We relaunched this website a few months ago and we learned plenty by doing that. I’m pretty satisfied with the way the site ended up but getting there was no cakewalk. Even though I’ve been involved in many website projects before rebuilding our own sites always seems to have its own nuances.
This post lays out six lessons learned from this project and other previous website builds. My hope is one of them will save you a lot of time, money or energy.
1. A lot of this is about people
There’s something about websites. Something that may not be obvious if you’ve not been involved in “redesigning” one before.
Websites are like lightning rods. Most company websites cross many departments. Each department typically has some say in how the site looks. This means building a corporate website involves a lot of “cooks”.
It’s not easy to build consensus. It’s even harder when graphics are involved. The way something looks is very subjective. Everyone has their own view of “good” graphics. We website developers need a few tricks to get to consensus on the graphics for a site.
One of these is a “divide and conquer” strategy. We split out the logic of the website from the graphics. We describe the logic of the site with a sitemap and wireframes. Neither of these contain graphics so it’s impossible to object to either based on the colors and fonts used etc. Then the graphics are presented in the form of “drawings”—non-functional web page designs “drawn” using InDesign or Photoshop.
Keeping these two decisions separate increases the odds that we can get both the logic and design of the site approved. It’s still not easy with lots of people involved but it greatly increases the chances.
2. Mobile first is a new habit
I thought I had a good handle on this “mobile first” concept going into this website build. I’ve dealt with mobile as part of our web development projects several times now but this time I realized we needed to go “all in”.
Whenever we reached a point where we could make a web page look better on a phone or on a desktop, we chose the phone. This made some of web pages look less “glamorous” on the desktop.
There’s some reconditioning to do here for veteran web developers. If you’ve spent many years aiming to make your site look great on a desktop/laptop then you really have to pay attention to the tradeoffs needed to succeed on that tiny phone screen.
When you’re designing for mobile you’re not just designing for two screens. You’ve got phone, tablet and desktop and those tablets and phones are used in both portrait and landscape mode. Now you’re dealing with a least five ways to display your site.
During our website build we found that menus did not always behave the way we anticipated once we looked at them in a particular permutation of device and orientation. “Hmm, that menu looks odd on an iPad in landscape mode”.

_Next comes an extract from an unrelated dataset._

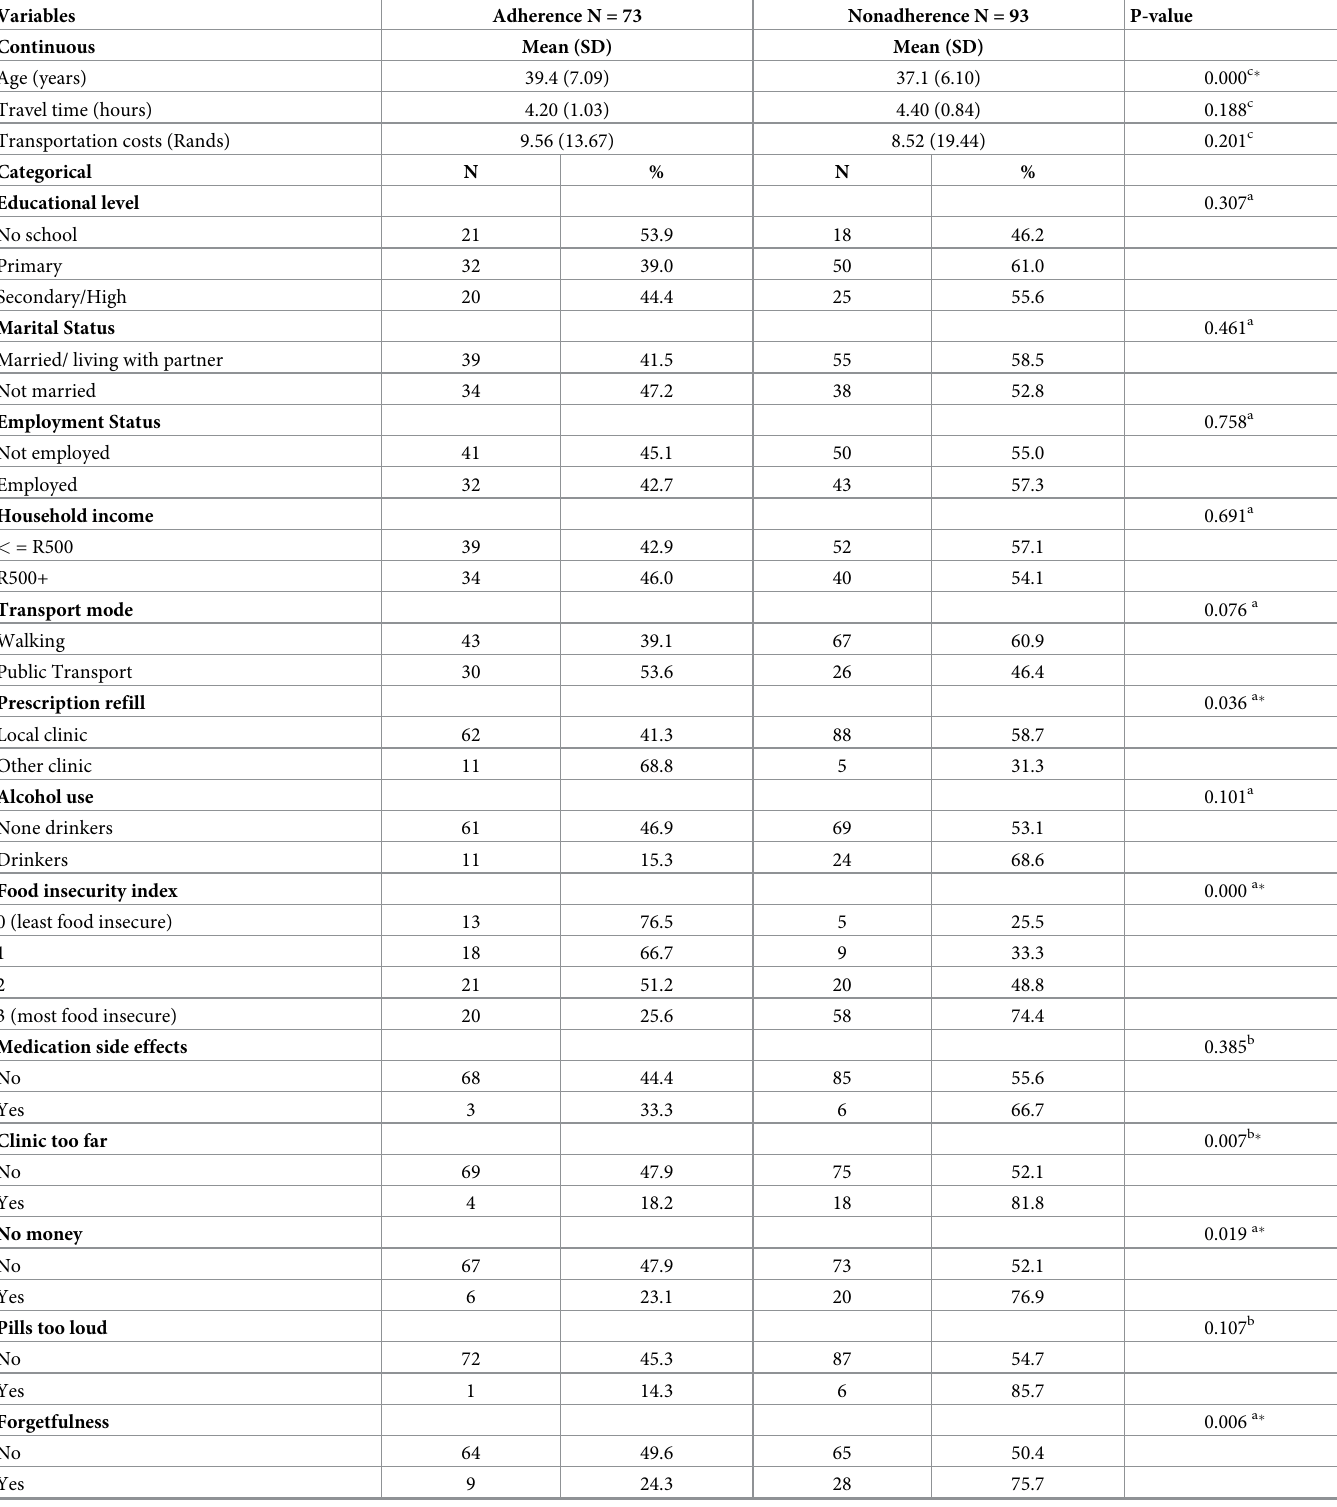
Table 2. Results of the bivariate analysis of barriers associated with nonadherence to ART among WLHIV in rural communities of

Don’t underestimate the time it will take to test on all these combinations of device and orientation.
3. Don’t forget the SEO!
Google drives a lot of traffic to most websites. Getting a new website to look good takes so much effort that performing any SEO work at launch can seem just too hard.
But you have to do the basics: Come up with web page titles and alt image text that contain your keywords. Put in the meta descriptions for all your key pages so people will click on your search results.
4. Change is certain. Be Prepared.
One thing we can guarantee is change! You need to use a content management system for your website.
We made it a full 48 hours before we needed to add a new web page that was not there at launch. 72 hours in we need a new landing page as well. It’s got to be easy for you to deal with these requests. The only way is to build your site on a CMS (like WordPress.)
5. Can you live with your theme?
Initially all you want is a theme that looks good. But you have to live with your theme for the next few years.
Once we were deep into working with our chosen theme, we found several areas that were tricky to manipulate. Had we known about these areas upfront we might have considered another theme. We’ve worked around those “bumps in the road” now but we’re also testing other themes for our future projects.
Just looking good is not enough for a theme.
6. Blogs don’t import themselves
Our blog used to live on a different CMS. We needed to import all our posts to WordPress. We thought this would be simple but like so much in technology “simple” turned out to be a relative concept.
We did import all the text from our previous blogs posts but a lot of the formatting had to be cleaned up manually.
Our featured post images did not import. We also realized the aspect ratio (height to width) of our new blog images was significantly different to our old blog images. The upshot was that some of our old photos did not work at all on the new blog (cut off heads etc.) So we had to find brand new photos for certain old posts anyway.
Given these issues, we had to proof all our old posts (around 200 of them) so we kept our intern busy reading old blog posts for quite some time.